Es war später Nachmittag, als Guido endlich zu Hause ankam. Die letzten 24 Stunden waren völlig verrückt gewesen. Er hatte Inga im Flugzeug kennen gelernt, war mit ihr frühstücken gegangen, hatte ihr geholfen, das Gepäck nach oben zu tragen und hatte sie geküsst, kaum dass sie bei ihr in der Wohnung standen. Es hatte bestimmt auch mit dem Jetlag zu tun und der ungewöhnlichen Nacht im Flugzeug, in der er kein Auge zugetan hatte.

Sie hatten sich geküsst, danach hatte sie ihn auf einen Stuhl gesetzt, ihm mit dem Zeigefinger einen Kuss auf die Lippen gepresst und war im Schlafzimmer und im Bad verschwunden. Als sie ihn zu sich rief, lag sie im Bett unter einem seidigen Laken und fragte ihn, ob er ihr nicht noch ein wenig Gesellschaft leisten wollte. Er kam sich vor wie ein Pubertierender. In Windeseile hatte er sich aus dem Auszug gepellt und war zu ihr ins Bett geschlüpft. ‚Wie im Film‘, dachte er während der nächsten Stunden ständig. In ihren Händen fühlte er sich wie Wachs.

Später, als seine Erregung abgeklungen war, schlichen sich immer weitere Fragen in seinen Kopf. ‚Was mache ich hier? Wie soll das weitergehen? Was ist mit Helen?‘

Er stellte fest, dass er in einem realen Traum war, den er aber verlassen musste. Es gab dafür keine Zukunft. Irgendwann sagte er Inga, dass er jetzt nach Hause müsste, und sie schien ihm sehr verständnisvoll.

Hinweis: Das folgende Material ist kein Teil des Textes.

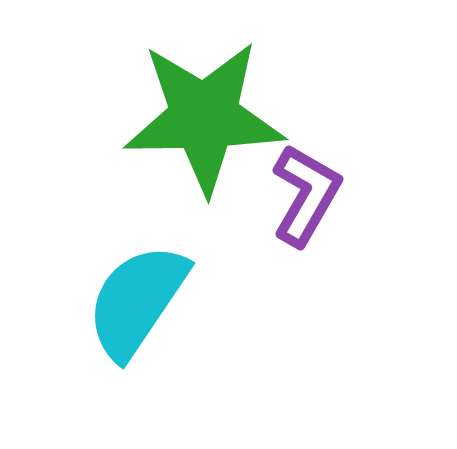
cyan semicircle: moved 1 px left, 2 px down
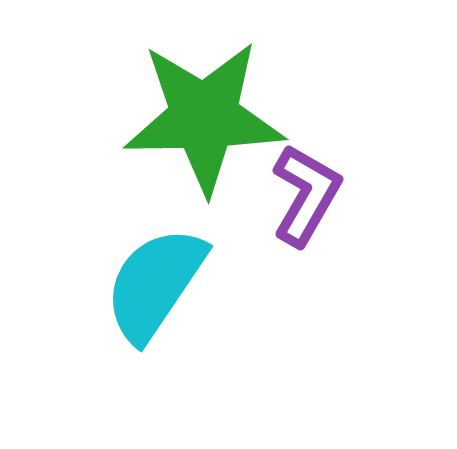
cyan semicircle: moved 18 px right, 17 px up
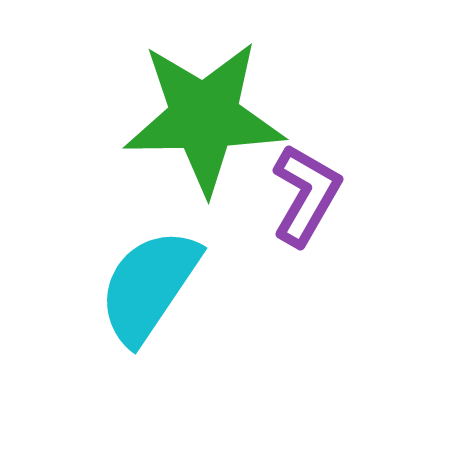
cyan semicircle: moved 6 px left, 2 px down
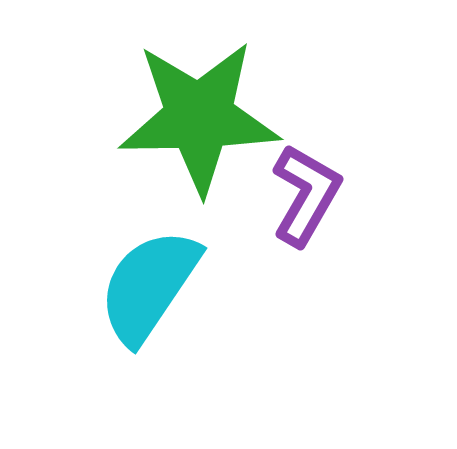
green star: moved 5 px left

Als Guido im Taxi nach Hause saß, lächelte er wieder. Er hatte ein unglaubliches Abenteuer erlebt, aber es war gut ausgegangen und niemand würde etwas herausfinden. Er freute sich darauf, Helen wieder zu sehen und überlegte, ihr nachzureisen.

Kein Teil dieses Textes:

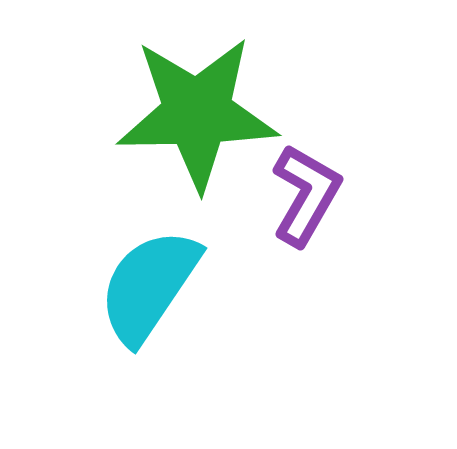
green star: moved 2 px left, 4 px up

Am nächsten Tag wurde ein Briefumschlag im Büro abgegeben. Er war an ihn persönlich adressiert und enthielt Fotos von ihm und Inga beim Sex. Dazu ein Zettel, auf dem geschrieben stand: ‚€50.000‘. Das war es also gewesen: ein abgekartetes Spiel. Guido stornierte alle Termine für den Nachmittag und zog sich in sein Büro zurück.

Ihm wurde klar, dass es nicht bei €50.000 bleiben würde. Er musste die Bilder und die Dateien bekommen. Er fühlte sich gedemütigt. Gleichzeitig spürte er aber auch die Herausforderung, dieses Problem zu lösen. Er fing an zu planen, wie er es schaffen würde.